Entre enero de 2008 y junio de 2009, el Centro Europeo de Derechos de los Romaníes (ERRC) documentó 39 ataques contra personas de etnia romaní y sus propiedades. Ocho personas han muerto en estos ataques.

En febrero, Róbert Csorba, romaní de 27 años, y su hijo de cinco años murieron abatidos por disparos cuando huían de su casa en llamas en Tatárszentgyörgy. Al parecer el incendio fue provocado. El 22 de abril, Jenõ Kóka, romaní de 54 años, murió por disparos cuando salía de su domicilio para incorporarse al turno de noche en la empresa química local donde trabajaba, en Tiszalök.

El pasado noviembre, un hombre y una mujer murieron por disparos después de que su domicilio fuese atacado con una bomba incendiaria en el pueblo de Nagycsécs, al noreste de Hungría.

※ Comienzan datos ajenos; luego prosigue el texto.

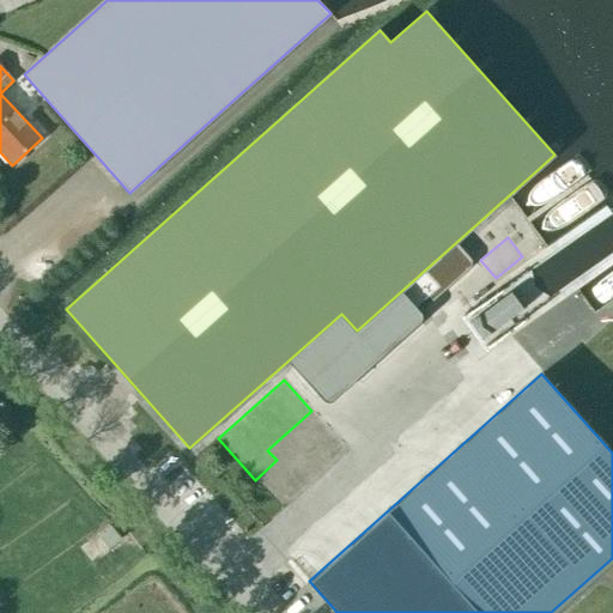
[(121,540),(113,530),(102,540),(109,550),(121,540)]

El número creciente de ataques contra personas de etnia romaní y sus hogares ha creado un clima de miedo e intimidación.   "El gobierno húngaro ha condenado con firmeza los ataques contra miembros de la comunidad romaní”, ha declarado Nicola Duckworth, directora del Programa Regional para Europa y Asia Central de Amnistía Internacional. "Aunque lo aplaudimos, lo que se necesita con mayor urgencia es una investigación policial efectiva.”  

Según informes, las investigaciones sobre varios casos recientes de ataques racistas han sido inadecuadas. En el caso de Tatárszentgyörgy, según un informe del ERRC, el jefe del departamento de justicia penal local violó las reglas de la investigación.

Amnistía Internacional ha expresado su preocupación por que pueden existir más casos de ataques que no han sido denunciados y urge a las autoridades húngaras a emprender acciones positivas para combatir los prejuicios subyacentes contra la comunidad romaní.

En su informe de 2009 sobre Hungría, la Comisión Europea contra el Racismo y la Intolerancia afirmó que “las víctimas de tales actos a menudo son reacias a denunciar los elementos racistas de los delitos violentos contra su persona, ya sea debido a un sentimiento de vergüenza, al temor a sufrir represalias, o porque consideran poco probable que se lleve a cabo un seguimiento serio de este aspecto del delito”.